Fr Michael Canny, administrator of St Eugene's Cathedral, said that while there was a crisis in vocations to priesthood and religious life, this was only the result of “a deeper crisis of faith or the lack of it in the lives of individuals and families today”.
He estimated that as many as three out of four people lived their lives “as if Jesus Christ was never born into our human condition”.
“They may have some vague notion of resurrection and eternal life, but it is very low on their list of priorities" Fr Canny remarked
He said children were no longer brought to Mass on a Sunday as a family and that many young people today are not experiencing the "passing on" of the faith as was the norm only thirty years ago.
And he predicted that while parents who do not attend Mass regularly still insist on their children receiving sacraments, this, too, would diminish in time.
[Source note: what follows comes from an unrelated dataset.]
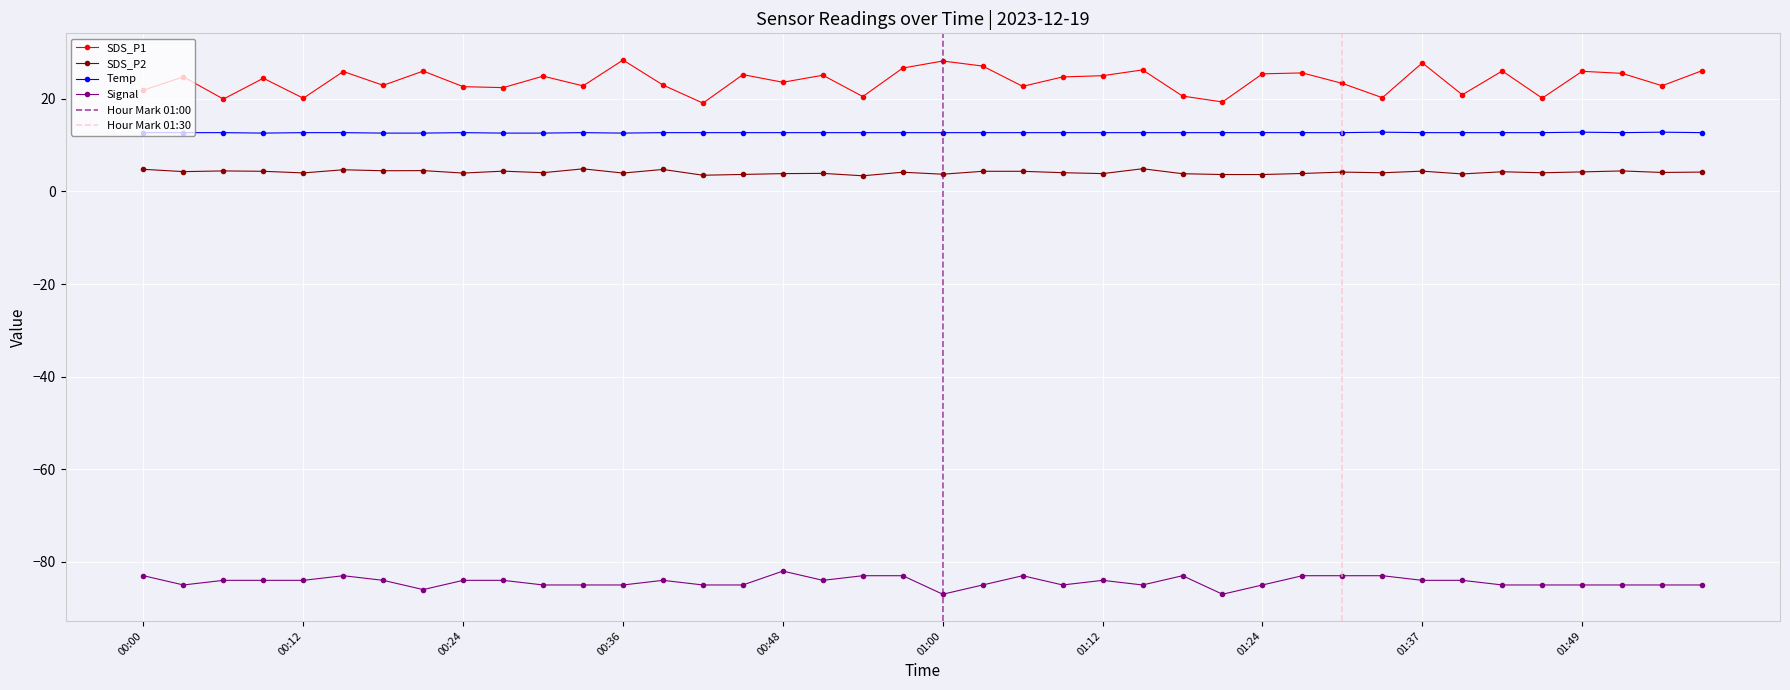

What is the label of the 17th point from the left?

00:48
"If people have no value in their faith or going to Mass, it's only a matter of time before they start thinking why should they get their children baptised, confirmed or even get married in a church" he remarked
Fr Canny said that without Mass, the faith cannot be nourished and he believed that while “the faith will always survive, it will become diluted over the years."
He was elaborating on recent remarks in his regular column in the ‘Derry People’ newspaper in which he stated that while young people gave time and resources to help people in third world countries, digging wells and building schools and hospitals they did so “out of helping those in need as opposed to seeing in them the suffering of Jesus Christ”.
“The very commendable good work has no faith element and in helping them in material ways there is seldom a reference to their deeper needs, namely bringing Jesus Christ into their lives” Fr Canny wrote.